Voltage Domain

A voltage domain is a group of hashing ASIC chips on a mining hashboard that are wired in series and share a single regulated voltage rail. Modern Antminer-class boards do not power each chip independently; instead they divide the chips into domains, and a dedicated buck converter delivers one precisely regulated voltage to each domain. This is the single most important fact to grasp before attempting board-level repair, because it determines how voltage is measured, controlled and diagnosed.

Series wiring and per-domain control

Because the chips in a domain are connected in series (the output of one feeds the next), the board supplies a higher voltage to the domain and each chip drops a fraction of it. A typical hashboard splits its chips into several domains, and the firmware can adjust voltage per domain to balance the board — but it cannot tune a single chip in isolation. This is why correct firmware documentation speaks of per-domain voltage control, and why the common claim of "per-chip voltage control" is wrong: voltage is a domain-level quantity. (Frequency, by contrast, is adjustable per chip.)

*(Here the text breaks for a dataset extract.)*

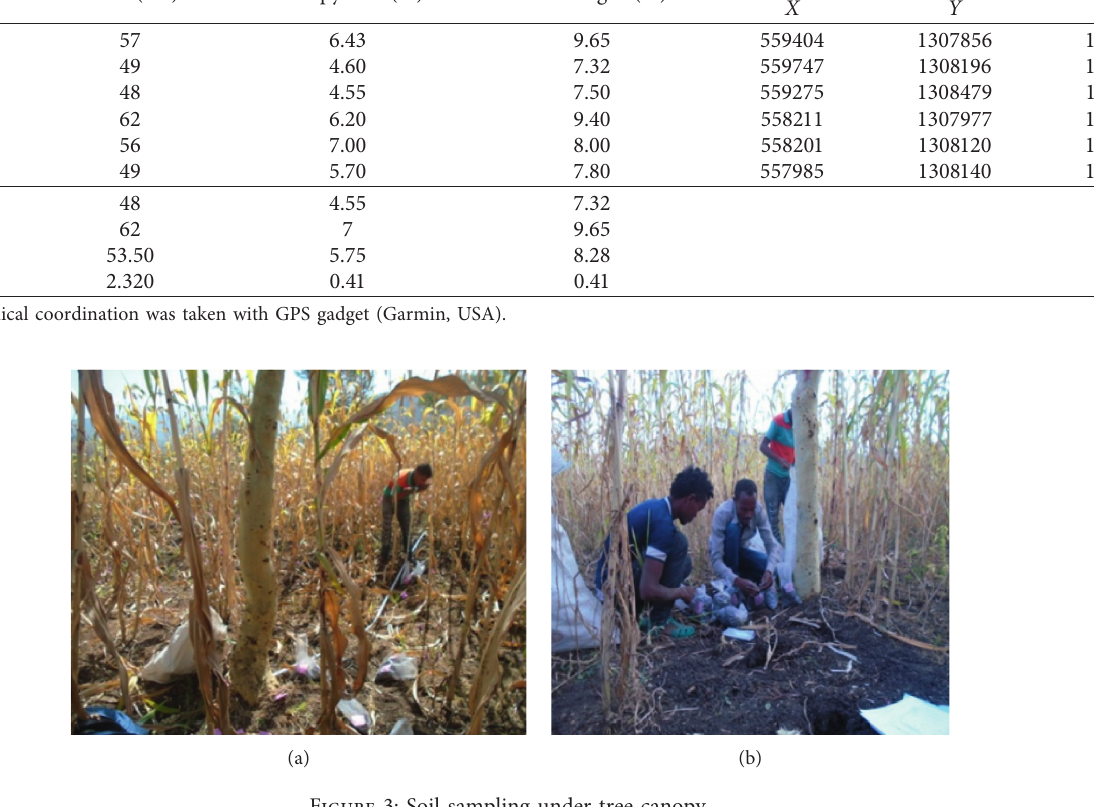
Table 1: DBH, canopy size, and height of selected Acacia seyal trees for the study. Plot no.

Why domains matter for diagnostics

Domains are the natural unit of fault-finding. When one chip in a series-connected domain fails open or short, it collapses or unbalances the voltage across that entire domain, dropping the board's hashrate even though most chips are healthy. A technician localizes the fault by measuring each domain's voltage in turn against the board's expected per-domain reference, narrowing a dead board down to the failing domain, then to the failing chip or its buck converter. This domain-by-domain voltage walk is the backbone of hashboard repair.

Voltage domains are powered by a buck converter per domain and diagnosed against the per-domain figures in D-Central's diode & voltage reference; firmware autotuning sets voltage per domain while tuning frequency per chip.